Märchen "Suche nach dem Glück"
Was aussieht wie ein Fluch, könnte auch ein Segen sein
(Bericht der HNA vom 12. Februar 07 - Nicola Uphoff-Watschong)
LIPPOLDSBERG. "Was sehen Sie, wenn Sie in den Spiegel schauen?" wurden die Besucher im Klosterkeller gefragt, die zur Spurensuche nach dem Glück gekommen waren. "…dass ich immer älter werde, " kam die Antwort aus den Reihen der Zuhörer, "kein Wunder, immerhin bin ich schon 90 Jahre alt!"
Genauso ging es auch der ersten Hauptperson einer Geschichte, in der Märchenerzählerin Hilde Matalla eine chinesische Familie lebendig werden ließ. Deren alter Vater besaß als einziger Mensch auf der Welt einen Spiegel und offenbarte niemandem dessen Geheimnis, bevor er starb.
So dachte ein jeder, der hineinschaute, er sähe ein Gemälde, was herrliche Verwicklungen auslöste.

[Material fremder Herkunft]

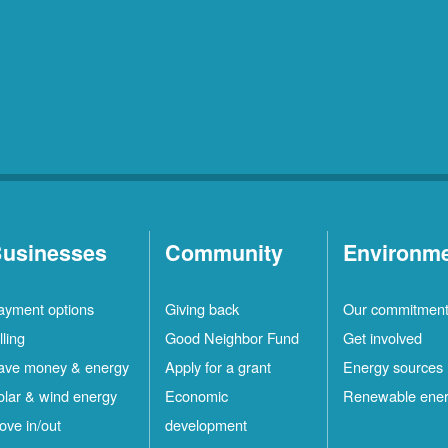
usinesses
Community
Environm
ayment options
Giving back
Our commitmen
lling
Good Neighbor Fund
Get involved
ave money & energy
Apply for a grant
Energy sources
olar & wind energy
Economic
Renewable ene
ove in/out
development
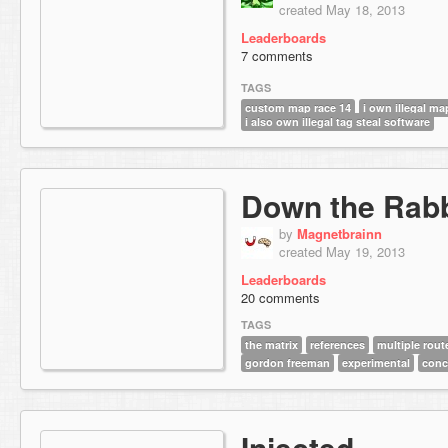
created May 18, 2013
Leaderboards
7 comments
TAGS
custom map race 14
i own illegal ma
i also own illegal tag steal software
Down the Rabb
by
Magnetbrainn
created May 19, 2013
Leaderboards
20 comments
TAGS
the matrix
references
multiple rout
gordon freeman
experimental
conc
Injected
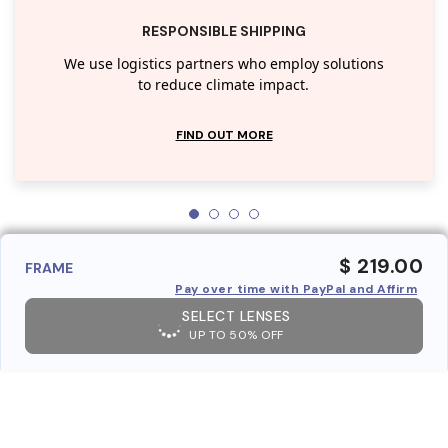
RESPONSIBLE SHIPPING
We use logistics partners who employ solutions
to reduce climate impact.
FIND OUT MORE
$ 219.00
FRAME
Pay over time with PayPal and Affirm
SELECT LENSES
UP TO 50% OFF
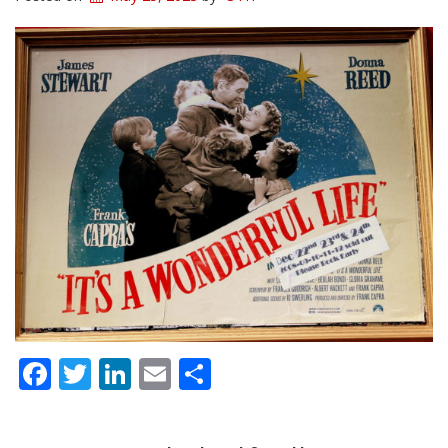
Facebook
Twitter
LinkedIn
Email
Share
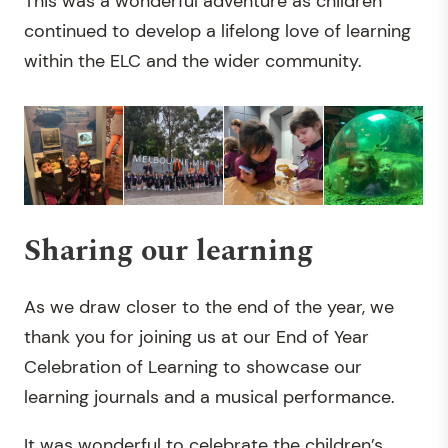
This was a wonderful adventure as children
continued to develop a lifelong love of learning
within the ELC and the wider community.
Sharing our learning
As we draw closer to the end of the year, we
thank you for joining us at our End of Year
Celebration of Learning to showcase our
learning journals and a musical performance.
It was wonderful to celebrate the children’s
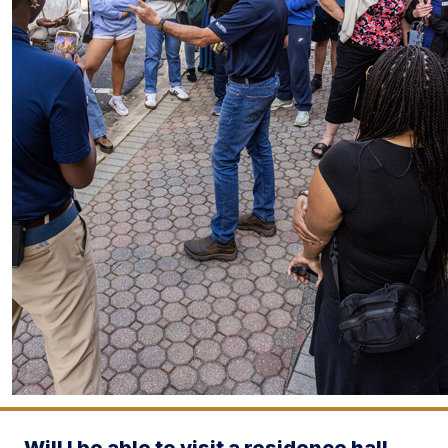
Will I be able to visit a residence hall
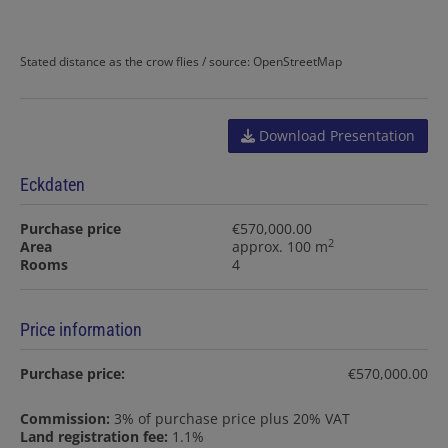
Stated distance as the crow flies / source: OpenStreetMap
Download Presentation
Eckdaten
Purchase price
€570,000.00
2
Area
approx. 100 m
Rooms
4
Price information
Purchase price:
€570,000.00
Commission:
3% of purchase price plus 20% VAT
Land registration fee:
1.1%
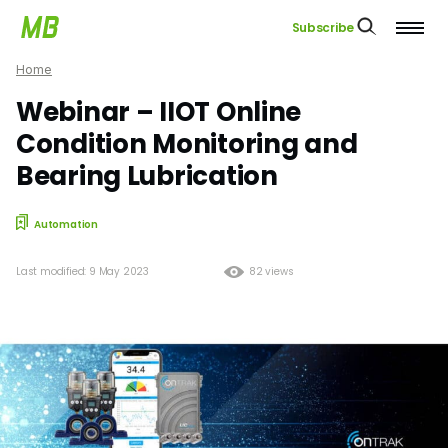
Subscribe
Home
Webinar – IIOT Online
Condition Monitoring and
Bearing Lubrication
Automation
Last modified: 9 May 2023
82 views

Nur ein alter Mann, der stets zufrieden mit seinem Leben gewesen war, erkannte den wahren Wert des Spiegels, der ihm immer ein Lächeln vor Augen hielt. Er sah im Spiegel nichts anderes als - Glück.
Die Kunst des ausdrucksstarken Erzählens haben Hilde Matalla (links)
und Anja Roschke in einer einjährigen Ausbildung gelernt.
© Nicola Watschong
Diesem weisen Mann folgten weitere Menschen wie du und ich, alle auf der Suche nach dem Glück. Hilde Matalla und Anja Roschke schlüpften erzählend in die verschiedenen Rollen, mal verträumt, mal verschmitzt folgten sie den Spuren vom Mann, der von Gott ungerecht verteiltes Glück einforderte und doch immer noch daran vorbeilief, vom faulen Heinz, dem stets neue Ideen kamen, wie er ohne einen Finger zu rühren das Glück zwingen könnte, vom Schmetterling auf erfolgloser Brautsuche, dessen Glück scheinbar erst begann, als er aufgenadelt eine Raritätensammlung zierte, vom Bäuerlein, das sogar dem Teufel noch das Glück abhandeln konnte, vom Wandersmann, in dessen dankbarem Herzen die Saat der Enttäuschung und Bosheit nicht keimen konnte.
Ein anderer chinesischer Mann hatte zwar keinen Spiegel, aber ein kostbares Pferd, das der Auslöser für eine Verkettung glücklicher und unglücklicher Umstände war. "Was wie ein Segen aussieht, könnte auch ein Fluch sein, und was wie ein Fluch aussieht, könnte auch ein Segen sein", resümierte der kluge Mann.
Besonders zu Herzen ging die Geschichte des kleinen Nachtwächters, den ein vierblättriges Kleeblatt an bald bevorstehendes Glück glauben ließ. Das wollte er aber nicht für sich allein haben und weckte andere, um mit ihnen auf die Ankunft des Glücks zu warten. Die Betrachtung der nächtlichen Umgebung, in der sich viele Tiere ganz ungestört tummelten, vertrieb der kleinen Gemeinschaft die Zeit, und bald erkannten die Menschen, die eigentlich etwas Großartiges erwartetet hatten, dass allein diese friedvolle Stimmung sie schon glücklich machte. Und so hatte das Kleeblatt seinen Zweck erfüllt.
Wie gut, dass es solche Märchen gibt, die einen auf der rastlosen Suche nach einem glücklichen Leben vor Augen halten, dass das Wesen des Glücks zwar flüchtig ist, aber gleich hinter der nächsten Ecke auf uns wartet.
Zum Ende der letzten Geschichte eines Mönchs, der sein Glück in einem klingenden Glöckchen fand, bekam jeder Besucher im Klosterkeller ein solches Glöckchen zur Erinnerung geschenkt. Daran gebunden für jeden ein anderer Sinnspruch, z.B. "Es sind die kleinen Dinge des Lebens, die wirklich glücklich machen: ein Lächeln, eine Umarmung oder ein liebes Wort." - oder ein kunstvoll erzähltes Märchen.